*TEXT SEGMENT*.
**********

If you want to ask us to amend your health information, send a written request, including your reasons for the
amendment, to the office contact person at the address, fax, or email shown at the beginning of this notice.

-       get a list of the disclosures that we have made of your health information withing the past six years (or a shorter
period if you want).  By law, the list will not include:  disclosures for purposes of treatment, payment, or
health care operations; disclosures with your authorization; incidental disclosures; disclosures required by law;
and some other limited disclosures.  You are entitled to one such list per year without charge.  If you want more
frequent lists, you will have to pay for them in advance.  We will usually respond to your request within 60 days
of receiving it, but by law we can have one 30 day extension of time if we notify you of the extension in writing.
If you want a list, send a written request to the office contact person at the address, fax, or email shown at the
beginning of this notice.

-       get additional paper copies of this Notice of Privacy Practices upon request.  If does not matter whether you got
one electronically or in paper form already.  If you want additional paper copies, send a written request to the
office contact person at the address, fax, or email shown at the beginning of this notice.

OUR NOTICE OF PRIVACY PRACTICES
By law, we must abide by the terms of this Notice of Privacy Practices until we choose to change it.  We reserve the right
to change this notice at any time as allowed by law.  If we change this notice, the new privacy practices will apply to your
health information that we already have as well as to such information that we may generate in the future.  If we change our
Notice of Privacy Practices, we will post the new notice in our office, have copies available in our office, and post it on our
web site.

COMPLAINTS
If you think that we have not properly respected the privacy of your health information, you are free to complain to us or
the U.S. Department of Health and Human Services, Office for Civil Rights.  We will not retaliate against you if you make a
complaint.  If you want to complain to us, send a written complaint to the office contact person at the address, fax, or email
shown at the beginning of this notice.

FOR MORE INFORMATION
If you want more information about our privacy practices, call or visit the office contact person at the address or phone number
shown at the beginning of this notice.

**********

Joint position lists:
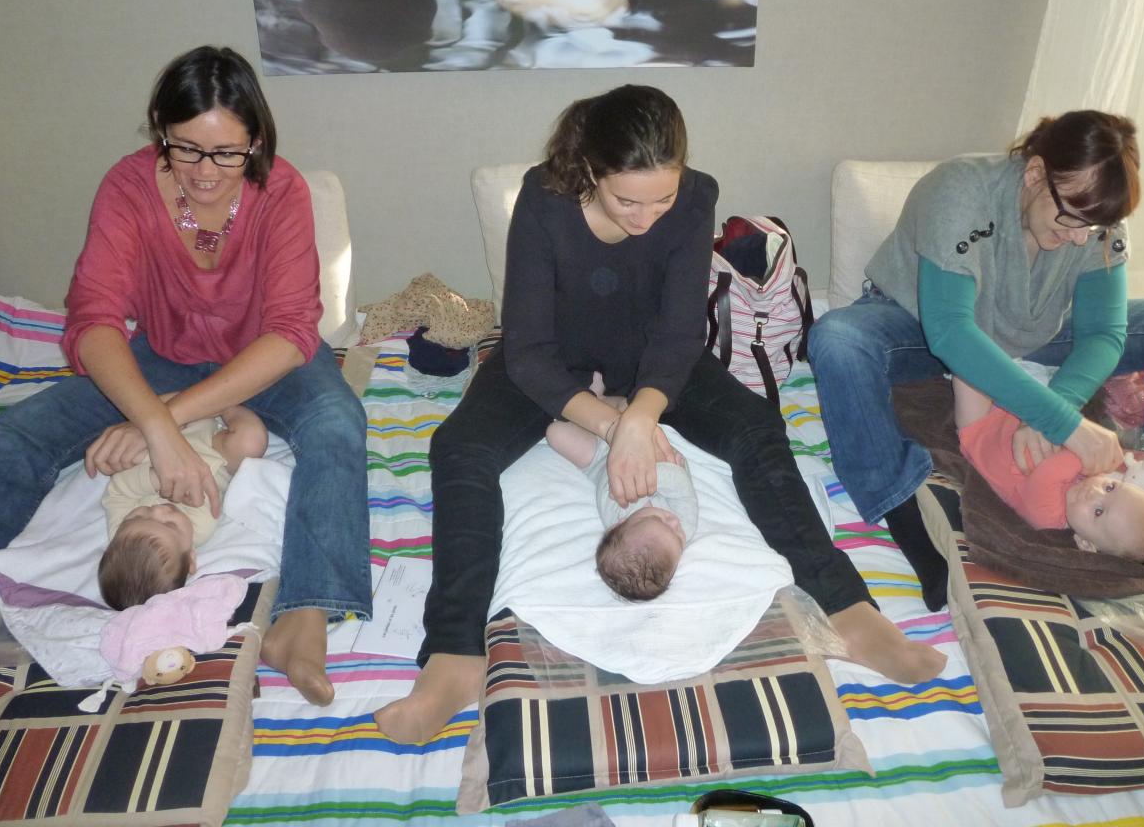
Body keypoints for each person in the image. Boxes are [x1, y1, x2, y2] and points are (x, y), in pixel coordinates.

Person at [374, 84, 945, 745]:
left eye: (662, 198)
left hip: (652, 360)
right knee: (458, 449)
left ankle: (847, 608)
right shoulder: (545, 197)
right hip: (553, 361)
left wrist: (643, 416)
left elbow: (679, 337)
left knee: (757, 425)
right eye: (626, 200)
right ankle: (454, 655)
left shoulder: (697, 196)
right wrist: (613, 427)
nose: (646, 218)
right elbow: (526, 351)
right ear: (590, 169)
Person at [0, 46, 372, 705]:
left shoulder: (282, 191)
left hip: (265, 359)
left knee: (337, 425)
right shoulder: (128, 188)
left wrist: (176, 415)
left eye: (228, 153)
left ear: (255, 141)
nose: (207, 172)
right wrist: (155, 423)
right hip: (161, 356)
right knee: (17, 434)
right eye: (186, 149)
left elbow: (291, 334)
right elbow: (94, 322)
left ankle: (304, 616)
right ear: (160, 128)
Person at [807, 110, 1144, 609]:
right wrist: (1065, 424)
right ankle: (901, 512)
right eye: (1071, 220)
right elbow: (951, 331)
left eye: (1096, 226)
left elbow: (1104, 332)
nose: (1083, 238)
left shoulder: (1094, 216)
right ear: (1035, 173)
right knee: (836, 340)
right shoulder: (961, 192)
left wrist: (1056, 408)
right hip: (918, 327)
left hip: (1033, 333)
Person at [952, 377, 1144, 563]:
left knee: (964, 365)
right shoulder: (1084, 480)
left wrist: (1088, 454)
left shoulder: (1049, 517)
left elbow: (1048, 472)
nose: (1095, 493)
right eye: (1110, 488)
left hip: (980, 428)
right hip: (1015, 413)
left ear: (1086, 543)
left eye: (1098, 511)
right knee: (994, 350)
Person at [99, 402, 269, 610]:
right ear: (191, 559)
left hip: (155, 445)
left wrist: (157, 478)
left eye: (140, 517)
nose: (159, 510)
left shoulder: (121, 535)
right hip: (209, 448)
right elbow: (200, 489)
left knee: (116, 457)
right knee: (251, 441)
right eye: (170, 525)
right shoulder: (200, 528)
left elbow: (118, 491)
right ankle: (224, 405)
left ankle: (180, 405)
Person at [545, 373, 696, 601]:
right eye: (677, 535)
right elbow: (682, 489)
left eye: (661, 521)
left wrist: (645, 477)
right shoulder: (687, 526)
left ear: (619, 524)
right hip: (653, 451)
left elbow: (614, 483)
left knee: (555, 433)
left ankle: (592, 402)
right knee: (630, 410)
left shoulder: (619, 512)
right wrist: (658, 472)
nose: (675, 523)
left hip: (601, 461)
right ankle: (599, 402)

**********

*WORK INSTRUCTIONS*.
In one to three sentences, explain why, according to the privacy notice, a requested list of disclosures will not include disclosures for treatment, payment, or health care operations.

*RESPONSE*.
The notice says these disclosures are left off the list because the law excludes them. The same legal exclusion covers disclosures made with your authorization, incidental disclosures, disclosures required by law, and some other limited disclosures.